‘Reckless’ And ‘Unprofessional’: German Minister Criticized for Greece Comments
German Economy Minister Philipp Rösler has been accused of being reckless and unprofessional after saying he is skeptical that Greece’s reform efforts will succeed and that a Greek exit from the euro had “lost its horrors.” But some senior members in Germany’s ruling coalition agree with him.
German Economics Minister Philipp Rösler, the leader of the pro-business Free Democratic Party (FDP), has come under fire for comments he made about Greece on Sunday that contributed to uncertainty in financial markets on Monday, when the euro fell to its lowest level against the dollar in more than two years.
Rösler was accused of being reckless and unprofessional by saying in a television interview that he was “more than skeptical” that Greece’s reform efforts will succeed.”If Greece no longer meets its requirements there can be no further payments,” he said in an interview with German public broadcaster ARD. “For me, a Greek exit has long since lost its horrors.”
The FDP, junior coalition partner to Chancellor Angela Merkel’s conservative Christian Democratic Union (CDU) party, has been struggling to recover from a slump in opinion polls and has adopted a euroskeptic tone in the crisis, warning about the costs of bailouts to German taxpayers.

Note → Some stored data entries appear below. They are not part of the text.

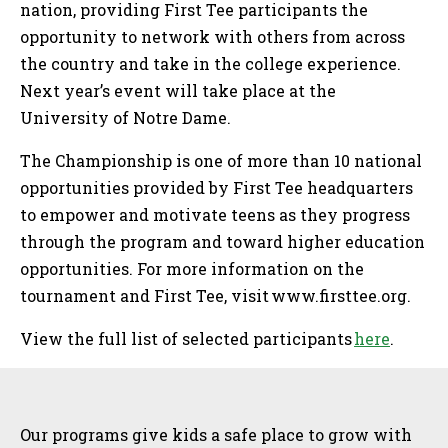
nation, providing First Tee participants the
opportunity to network with others from across
the country and take in the college experience.
Next year’s event will take place at the
University of Notre Dame.
The Championship is one of more than 10 national
opportunities provided by First Tee headquarters
to empower and motivate teens as they progress
through the program and toward higher education
opportunities. For more information on the
tournament and First Tee, visit www.firsttee.org.
View the full list of selected participants
here
.
Sidebar
Our programs give kids a safe place to grow with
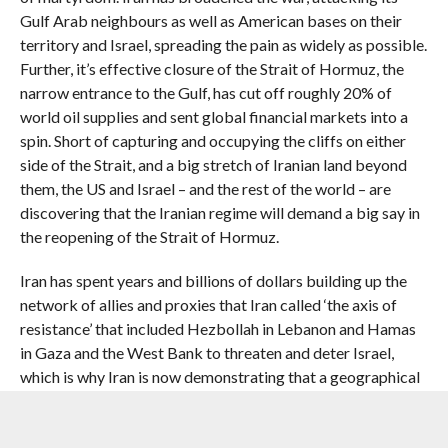
Gulf Arab neighbours as well as American bases on their
territory and Israel, spreading the pain as widely as possible.
Further, it’s effective closure of the Strait of Hormuz, the
narrow entrance to the Gulf, has cut off roughly 20% of
world oil supplies and sent global financial markets into a
spin. Short of capturing and occupying the cliffs on either
side of the Strait, and a big stretch of Iranian land beyond
them, the US and Israel – and the rest of the world – are
discovering that the Iranian regime will demand a big say in
the reopening of the Strait of Hormuz.
Iran has spent years and billions of dollars building up the
network of allies and proxies that Iran called ‘the axis of
resistance’ that included Hezbollah in Lebanon and Hamas
in Gaza and the West Bank to threaten and deter Israel,
which is why Iran is now demonstrating that a geographical
feature, the narrow Strait of Hormuz, can be an even more
effective deterrent and threat than its ruinously expensive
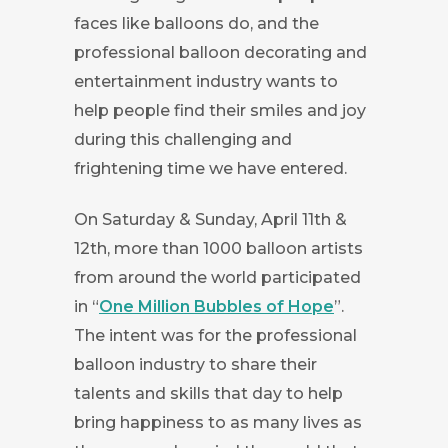
faces like balloons do, and the
professional balloon decorating and
entertainment industry wants to
help people find their smiles and joy
during this challenging and
frightening time we have entered.
On Saturday & Sunday, April 11th &
12th, more than 1000 balloon artists
from around the world participated
in “
One Million Bubbles of Hope
”.
The intent was for the professional
balloon industry to share their
talents and skills that day to help
bring happiness to as many lives as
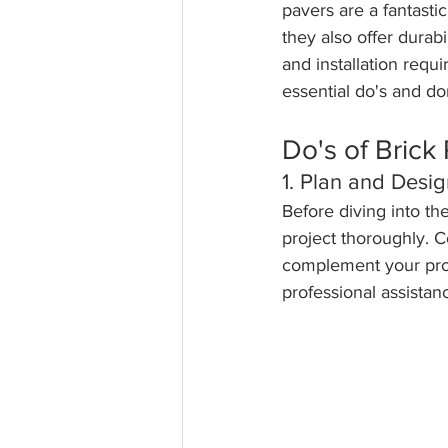
pavers are a fantasti
they also offer durabi
and installation requi
essential do's and do
Do's of Brick 
1. Plan and Desig
Before diving into th
project thoroughly. C
complement your prop
professional assistanc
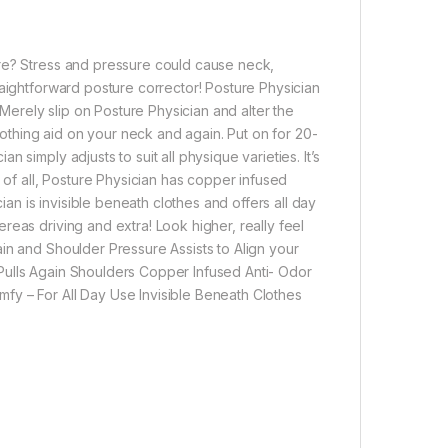
ure? Stress and pressure could cause neck,
raightforward posture corrector! Posture Physician
 Merely slip on Posture Physician and alter the
soothing aid on your neck and again. Put on for 20-
simply adjusts to suit all physique varieties. It’s
 of all, Posture Physician has copper infused
ian is invisible beneath clothes and offers all day
eas driving and extra! Look higher, really feel
in and Shoulder Pressure Assists to Align your
Pulls Again Shoulders Copper Infused Anti- Odor
fy – For All Day Use Invisible Beneath Clothes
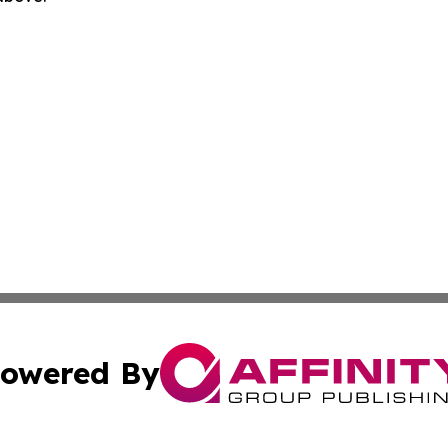
owered By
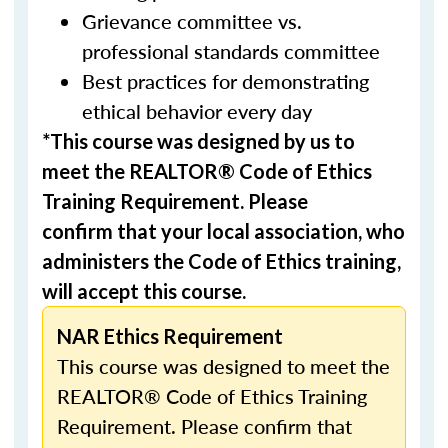
Grievance committee vs.
professional standards committee
Best practices for demonstrating
ethical behavior every day
*This course was designed by us to
meet the REALTOR® Code of Ethics
Training Requirement. Please
confirm that your local association, who
administers the Code of Ethics training,
will accept this course.
NAR Ethics Requirement
This course was designed to meet the
REALTOR® Code of Ethics Training
Requirement. Please confirm that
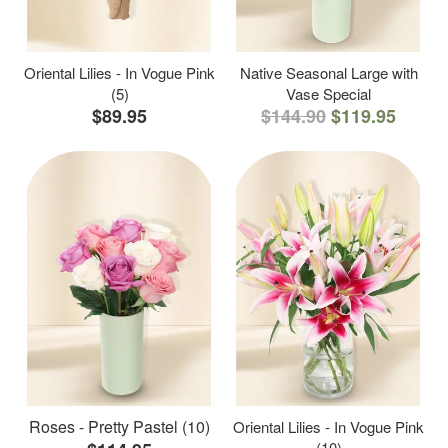
Oriental Lilies - In Vogue Pink
Native Seasonal Large with
(5)
Vase Special
$89.95
$144.90
$119.95
Roses - Pretty Pastel (10)
Oriental Lilies - In Vogue Pink
(10)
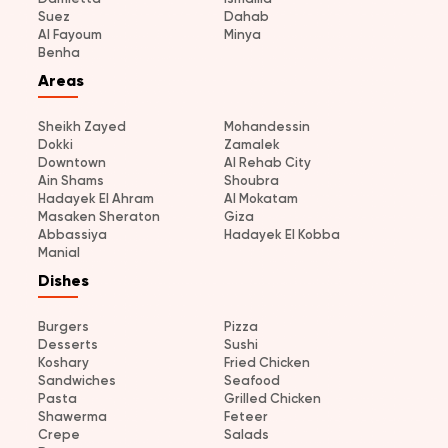
Suez
Dahab
Al Fayoum
Minya
Benha
Areas
Sheikh Zayed
Mohandessin
Dokki
Zamalek
Downtown
Al Rehab City
Ain Shams
Shoubra
Hadayek El Ahram
Al Mokatam
Masaken Sheraton
Giza
Abbassiya
Hadayek El Kobba
Manial
Dishes
Burgers
Pizza
Desserts
Sushi
Koshary
Fried Chicken
Sandwiches
Seafood
Pasta
Grilled Chicken
Shawerma
Feteer
Crepe
Salads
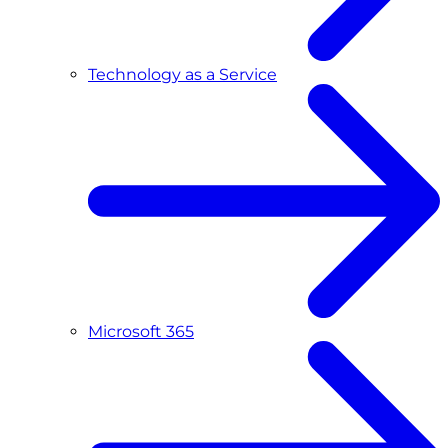
Technology as a Service
Microsoft 365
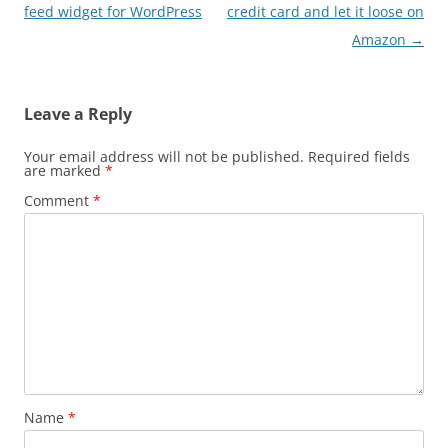
navigation
feed widget for WordPress
credit card and let it loose on
Amazon
→
Leave a Reply
Your email address will not be published.
Required fields
are marked
*
Comment
*
Name
*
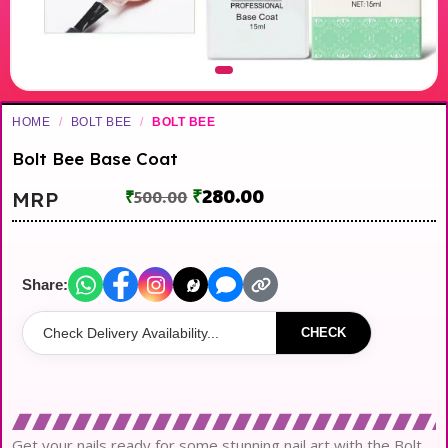
HOME
/
BOLT BEE
/
BOLT BEE
Bolt Bee Base Coat
₹
280.00
MRP
₹
500.00
Share:
CHECK
Get your nails ready for some stunning nail art with the Bolt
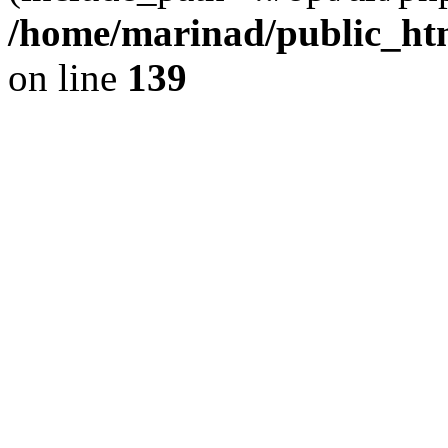
/home/marinad/public_htm
on line
139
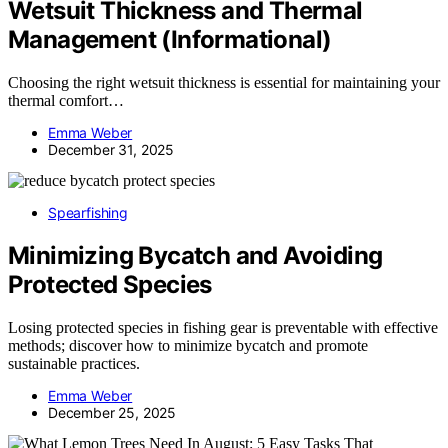
Wetsuit Thickness and Thermal
Management (Informational)
Choosing the right wetsuit thickness is essential for maintaining your
thermal comfort…
Emma Weber
December 31, 2025
Spearfishing
Minimizing Bycatch and Avoiding
Protected Species
Losing protected species in fishing gear is preventable with effective
methods; discover how to minimize bycatch and promote
sustainable practices.
Emma Weber
December 25, 2025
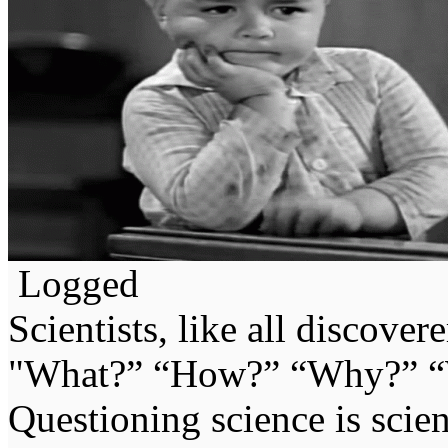
Logged
Scientists, like all discover
"What?” “How?” “Why?” “W
Questioning science is scien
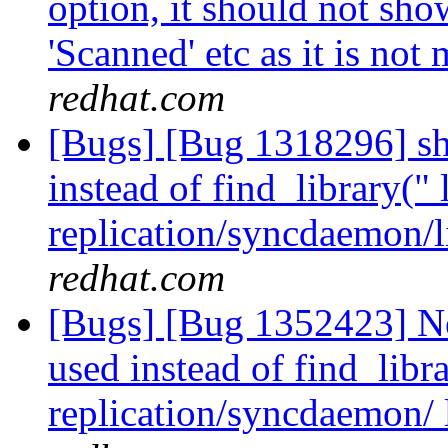
option, it should not show
'Scanned' etc as it is not
redhat.com
[Bugs] [Bug 1318296] sho
instead of find_library(" 
replication/syncdaemon/l
redhat.com
[Bugs] [Bug 1352423] Ne
used instead of find_libra
replication/syncdaemon/ 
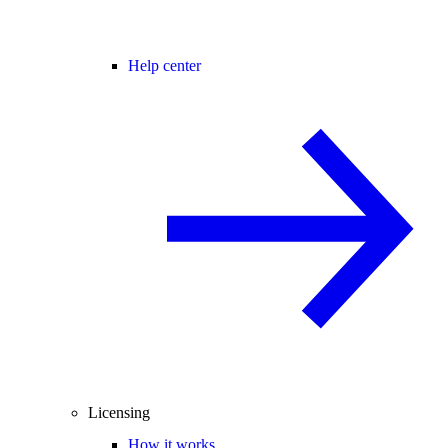
Help center
Licensing
How it works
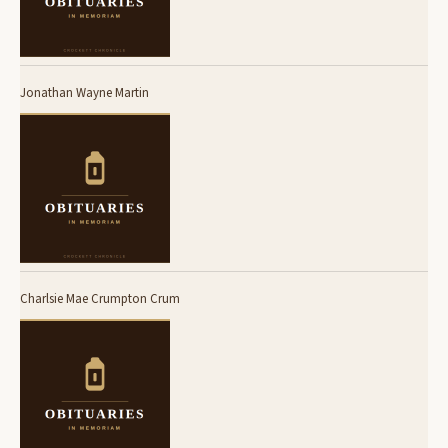
Jonathan Wayne Martin
Charlsie Mae Crumpton Crum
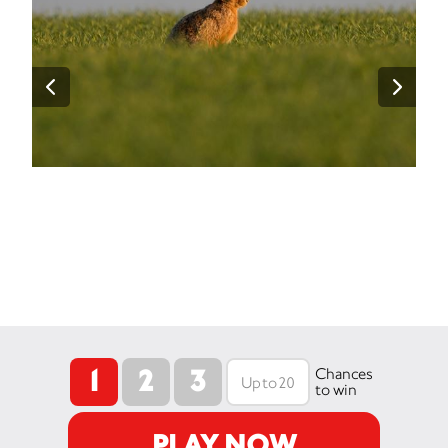
1
2
3
Chances
to win
PLAY NOW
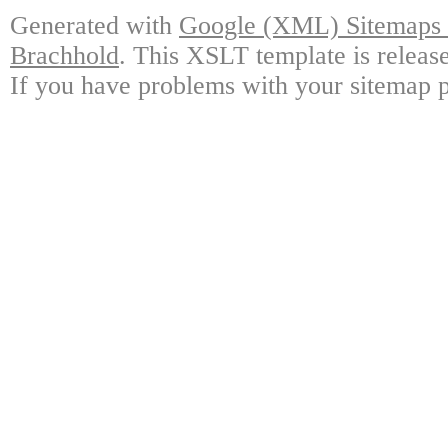
Generated with
Google (XML) Sitemaps G
Brachhold
. This XSLT template is releas
If you have problems with your sitemap p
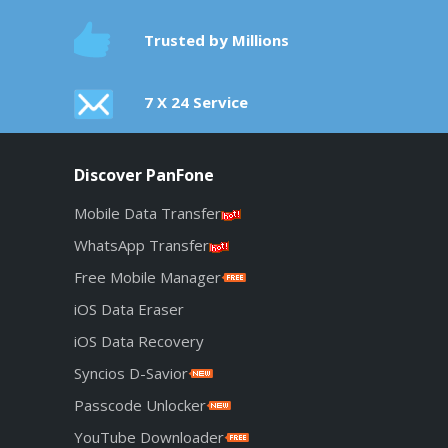
Trusted by Millions
7 X 24 Service
Discover PanFone
Mobile Data Transfer
WhatsApp Transfer
Free Mobile Manager
iOS Data Eraser
iOS Data Recovery
Syncios D-Savior
Passcode Unlocker
YouTube Downloader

Rösler, as head of the FDP, is also deputy chancellor.
A fellow FDP member, Michael Link, a state secretary in the Foreign Ministry responsible for European policy, warned on Monday against making self-fulfilling prophecies and said the German government’s position was that no country should be pressured into leaving the euro zone.
“If it is possible to keep it together, we should do it,” he said of the euro zone, speaking on the sidelines of an EU foreign ministers’ meeting in Brussels.
Jorgo Chatzimarkakis, a Greek-German member of the European Parliament for the FDP, was less diplomatic. He said he was astonished by the “extent of unprofessionalism” in Rösler’s comments.
‘What Planet is He Living On?’
Inspectors from the troika, comprised of representatives of the European Commission, the European Central Bank and the International Monetary Fund, arrived in Athens on Monday night to check Greece’s progress on austerity measures. Greece’s fate will in part hinge on their verdict on whether the country should continue receiving assistance from the €130 billion bailout package agreed on earlier this year.
“If Philipp Rösler in such a situation already gives a thumbs down, I ask myself: what planet is he living on?” Chatzimarkakis told the Saarbrücker Zeitung newspaper.
Speaking on German radio on Tuesday morning, Chatzimarkakis added: “When the deputy chancellor of Germany, the most important economic partner carrying the euro, says something like that, it carries weight. I find the choice of words mistaken.”
Gustav Horn, director of the union-aligned Macroeconomic Policy Institute think tank, called Rösler’s comments “grossly reckless.”
Rösler had shown “that he unfortunately still hasn’t understood the euro crisis,” Horn told business daily Handelsblatt.
Greece, which is in its fifth year of recession, has fallen behind targets agreed as conditions of its bailout deal, mainly due to three months of political limbo as it struggled to form a new government.
It has asked for more time to implement the austerity measures, but that could require fresh aid of between €10 and €50 billion on top of the €130 billion package ($157 billion), its second, according to troika estimates.
Moody’s Cuts German Outlook — Partly Due to Greece
On Monday night, rating agency Moody’s cut the outlook for Germany’s triple-A rating to negative, citing an increased likelihood that Greece will leave the euro zone.
One economist, Carsten Lüdemann at German bank Dekabank, calculated that a Greek exit would cost Germany €83 billion in the short term: €15 billion and €22 billion respectively for the German portions of the first and second bailout packages, plus €13 billion in liabilities if the European Central Bank were left with worthless Greek government bonds on its books following a Greek bankruptcy, plus €30 billion to help cover liabilities resulting from Greek debts to the Target European payment system.
In addition, Germany would shoulder €3 billion of the IMF’s payments to Greece, Lüdemann told the Rheinische Post newspaper.
Despite the criticism of Rösler’s remarks, a number of other senior members of Merkel’s center-right coalition agree with him. “We shouldn’t talk about a new bailout package at all and monies from the agreed bailout package must only be paid if Greece fully meets all conditions,” Horst Seehofer, the chairman of the Christian Social Union, the Bavarian sister party to Merkel’s Christian Democratic Union, told the tabloid newspaper Bild.Europe’s aid to Greece had already gone “to the limit of what is acceptable,” said Seehofer, whose party is also part of the government coalition.
Patrick Döring, general secretary of the FDP, said the German parliament would not back another bailout package for Greece. “It could create confidence in markets if Greece weren’t part of the euro zone any more,” he told the Passauer Neue Pressenewspaper. “Greece can regain its competitiveness and return to health more quickly outside the euro zone.”